He is the Transport Minister.
And he was the Transport Minister.
And the two men have this week been toe-to-toe trading political blows over whether the region’s major roading projects have deliberately stalled.
Simon Bridges, Transport Minister under the last National government has ratcheted up the debate over the proposed Tauranga Northern Link and other major local roading projects by claiming money earmarked for the region’s transport infrastructure has been syphoned off for Auckland.
Simon told The Weekend Sun the government is “gutting” the regional highways funding by $5 billion over the next decade. “That money is a pretty much a straight transfer to Auckland for its tram project.”
Consequently, he says, there will be a lost three years where no transport infrastructure happens. He says NZTA boffins will always question whether projects justify the expense. “So it requires a political will to do these things. But this government won’t. It just won’t.”
In a return salvo, current Transport Minister Phil Twyford has accused Simon of “deliberate scaremongering and causing unnecessary angst in the community.”
He assures Bay of Plenty residents they will not be paying for Auckland light rail and suggests Simon should be explaining why his government cut transport funding for the Bay of Plenty by 15 per cent during his time in office.
“It’s outrageous that after nine years of the former National government doing nothing in this area, under his watch as Transport Minister, he has the audacity to suggest a government of just nine months should do this work.”
The TNL is a $286 million, 6.8km four-lane SH2 bypass between Bethlehem and Te Puna. “They are just not going to do that,” says Simon. He claims the government pulled the tender midway through the process, just as the companies were lining up to get the first contract.
“It’s false economics, while Kiwis continue to die on SH2, while the safety of locals is compromised and freight efficiencies are compromised.”

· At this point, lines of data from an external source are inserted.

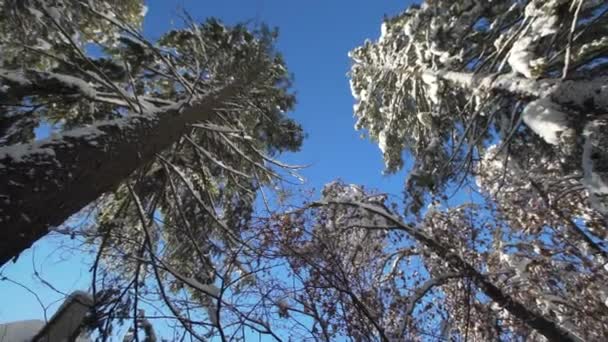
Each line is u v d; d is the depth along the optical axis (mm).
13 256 3098
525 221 8625
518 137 8070
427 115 9680
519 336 7402
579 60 6426
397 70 11469
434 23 8938
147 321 5102
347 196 8812
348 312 4906
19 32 6801
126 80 7504
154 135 5215
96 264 5000
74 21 7957
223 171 9594
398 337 5676
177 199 7156
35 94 5180
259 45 9602
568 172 7363
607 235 8188
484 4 8352
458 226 7855
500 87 6914
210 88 8281
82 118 7238
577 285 7887
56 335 4707
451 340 6320
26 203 3107
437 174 7801
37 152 3504
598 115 5527
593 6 6090
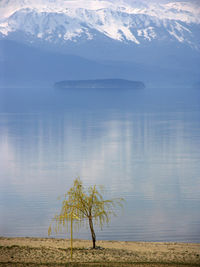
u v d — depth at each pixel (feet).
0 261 84.69
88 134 513.45
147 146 415.44
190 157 352.08
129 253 92.84
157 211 184.96
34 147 417.28
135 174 283.79
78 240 107.55
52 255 89.61
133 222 163.32
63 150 396.37
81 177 274.98
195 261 87.30
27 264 82.33
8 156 366.22
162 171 293.84
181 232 152.56
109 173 288.71
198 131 532.32
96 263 84.12
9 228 157.79
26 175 281.95
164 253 93.66
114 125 607.37
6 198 214.28
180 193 224.74
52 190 234.58
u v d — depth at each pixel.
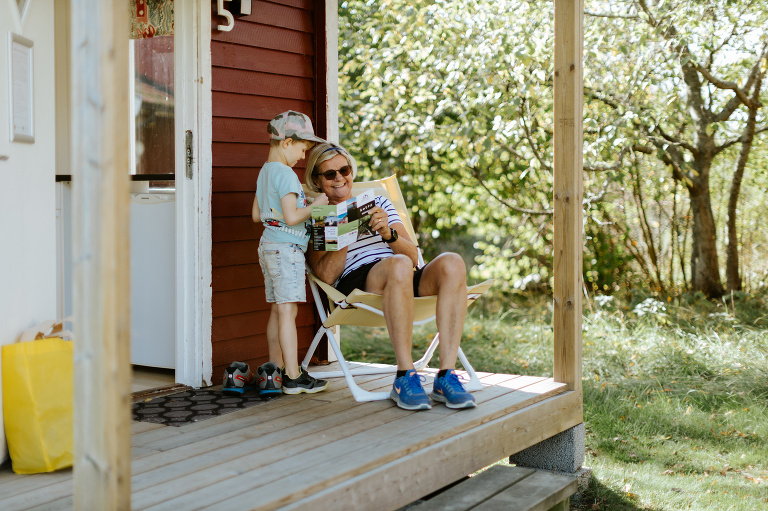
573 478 3.59
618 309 7.82
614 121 7.24
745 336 6.84
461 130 7.60
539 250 8.84
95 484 1.79
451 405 3.27
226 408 3.38
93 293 1.76
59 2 4.50
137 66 4.15
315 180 3.78
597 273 8.65
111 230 1.74
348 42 8.80
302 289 3.59
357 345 8.03
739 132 8.05
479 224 9.47
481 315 8.68
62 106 4.50
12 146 2.67
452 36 7.53
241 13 4.02
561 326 3.80
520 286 8.23
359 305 3.41
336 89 4.60
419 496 2.73
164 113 4.10
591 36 7.43
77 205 1.76
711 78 7.69
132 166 4.21
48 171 2.98
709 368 6.24
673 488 4.02
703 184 8.19
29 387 2.53
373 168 9.73
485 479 3.51
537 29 7.14
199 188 3.85
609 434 4.96
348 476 2.45
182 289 3.90
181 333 3.92
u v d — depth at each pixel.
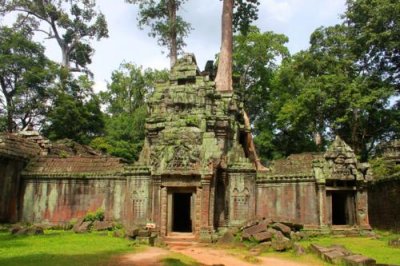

But, he says, the government will spend $60-80 million on safety improvements to SH2. “A wasted opportunity and a waste of money. Do the job once and do it right. It has to be done and what will happen is those tens of millions of dollars will be frittered away because when the job has to be done, all that work will have to be ripped up and replaced.”
Phil says Simon is wrong to suggest he personally stopped work on the TNL. “As a former Minister of Transport, he knows I don’t personally decide which roading projects go ahead. He also knows that projects are often re-evaluated and decisions halted while the public is consulted on the latest government policy statement on land transport.”
The TNL is one of four separate projects which are included as part of NZTA’s broader SH2 Waihi to Tauranga programme. They include the TNL, Omokoroa to Te Puna, Katikati bypass and Waihi to Omokoroa.
The NZTA’s draft transport agency investment proposal sets out an investment of more than $1.3 billion in state highways in the Bay of Plenty region over the next 10 years to deliver on the government’s priorities.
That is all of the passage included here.